Sobre o decadentismo, Amaral (2009, p. 50) afirma que Nietzsche criticou o movimento literário em vista da sua proximidade ao ultrarromantismo, com a negação da luz e a ênfase na escuridão. Fazia também ressalvas à afeição dos adeptos dessa estética pela civilização e a artificialidade ao invés dos elementos primitivos do mundo, a natureza, e da realidade. O filósofo constatou que, na decadência, os valores da civilização estão plenamente realizados, e, portanto, tornam- se banais e abstratos.

Percebe-se essa relação de abstração e banalização na assertiva de Lord Illingworth sobre as mulheres na peça Uma mulher sem importância:

Não deveria tentar nunca compreendê-las. As mulheres são quadros. Os homens são problemas. Se você faz questão de saber o que pensa realmente uma mulher – o que, a propósito, é sempre uma coisa perigosa – olhe-a, mas não a escute (WILDE, 2003, p. 689).

Amaral aponta que as figuras presentes nessa estética são além do dândi, o flâneur, o narrador baudelairiano, “indivíduo isolado e solitário, cortado dos laços da experiência coletiva anterior. Resta-lhe a experiência individual, o senso de estranhamento e de nostalgia desse mundo e do mundo perdido” (AMARAL, 2009, p. 72). Em Oscar Wilde, a figura do flâneur se faz presente em Dorian Gray, quando vaga pela cidade de Londres:

Mal soube por onde andou. Lembrou-se confusamente de ter vagado por mal iluminadas ruas e ter passado por baixo de arcadas sombrias e diante de casas de aspecto hostil. Mulheres de vozes roucas e risos estridentes chamavam-no. Encontrou-se com bêbados vacilantes, blasfemando e gesticulando sozinhos como símios monstruosos. Viu crianças grotescas amontoadas nas soleiras das portas, e ouviu gritos e blasfêmias em quintais lúgubres (WILDE, 2003, p. 122). Amaral (2009, p. 203) ainda menciona o decadente como aquele indivíduo à margem do social, o passivo, inadequado, entediado (spleen), que assume uma atitude desencantada e isolada. O dândi Algernon Moncrieff, em A importância de ser prudente, mostra seu lado

antissocial, seu tédio em relação à sociedade e aos parentes e defende sua liberdade, conquistada por meio da criação do amigo imaginário:

Você inventou um utilíssimo irmão mais moço chamado Prudente, a fim de poder dar uma fugida até à cidade, tantas vezes quantas lhe agradar. Eu inventei um inestimável amigo, permanentemente enfermo, chamado Bumbury, a fim de poder fugir para o campo, quando me aprouver. Bumbury é perfeitamente inestimável. Sem a má saúde extraordinária de Bumbury, não me seria possível, por exemplo, jantar com você esta noite no Willis, pois há mais de uma semana estou de fato comprometido com tia Augusta (WILDE, 2003, p. 796).

* * *

• LISTA DE ATIVIDADES:
1. Responda com base no texto sobre o decadentismo:
(a) Segundo Amaral, por que Nietzsche criticou o movimento decadentista?
(b) Por qual cidade Dorian Gray vaga?
(c) Qual é o nome do amigo imaginário criado por Algernon Moncrieff?
2. Reescreva o trecho do texto sobre o decadentismo que vai de "Não deveria tentar" até "2003, p. 689).", trocando "quadros" por "pinturas".
Os registros a seguir são um material à parte, sem relação com o texto sobre o decadentismo.

* * *

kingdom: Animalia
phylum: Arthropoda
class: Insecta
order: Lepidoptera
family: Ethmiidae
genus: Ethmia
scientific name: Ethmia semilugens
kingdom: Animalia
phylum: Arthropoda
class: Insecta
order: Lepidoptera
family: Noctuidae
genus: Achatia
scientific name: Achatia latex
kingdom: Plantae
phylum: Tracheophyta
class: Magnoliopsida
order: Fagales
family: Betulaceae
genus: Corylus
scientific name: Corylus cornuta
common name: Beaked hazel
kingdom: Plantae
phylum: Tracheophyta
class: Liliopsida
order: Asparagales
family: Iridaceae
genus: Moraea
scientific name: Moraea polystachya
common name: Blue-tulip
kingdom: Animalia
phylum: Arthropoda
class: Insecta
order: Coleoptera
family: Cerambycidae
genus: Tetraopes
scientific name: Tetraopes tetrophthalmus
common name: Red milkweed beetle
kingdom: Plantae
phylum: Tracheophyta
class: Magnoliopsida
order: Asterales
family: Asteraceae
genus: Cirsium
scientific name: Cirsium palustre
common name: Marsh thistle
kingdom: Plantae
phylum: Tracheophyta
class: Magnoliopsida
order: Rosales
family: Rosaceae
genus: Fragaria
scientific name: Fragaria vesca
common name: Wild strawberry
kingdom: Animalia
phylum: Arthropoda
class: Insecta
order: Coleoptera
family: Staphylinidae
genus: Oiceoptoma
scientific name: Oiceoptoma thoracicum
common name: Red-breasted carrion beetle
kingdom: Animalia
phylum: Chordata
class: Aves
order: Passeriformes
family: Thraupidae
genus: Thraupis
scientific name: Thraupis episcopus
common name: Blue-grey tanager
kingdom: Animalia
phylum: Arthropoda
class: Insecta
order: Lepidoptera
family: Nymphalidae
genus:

* * *

• GABARITO:
1.
(a) Nietzsche o criticou por sua proximidade ao ultrarromantismo, com a negação da luz e a ênfase na escuridão.
(b) Pela cidade de Londres.
(c) Bumbury.

2.
Não deveria tentar nunca compreendê-las. As mulheres são pinturas. Os homens são problemas. Se você faz questão de saber o que pensa realmente uma mulher – o que, a propósito, é sempre uma coisa perigosa – olhe-a, mas não a escute (WILDE, 2003, p. 689).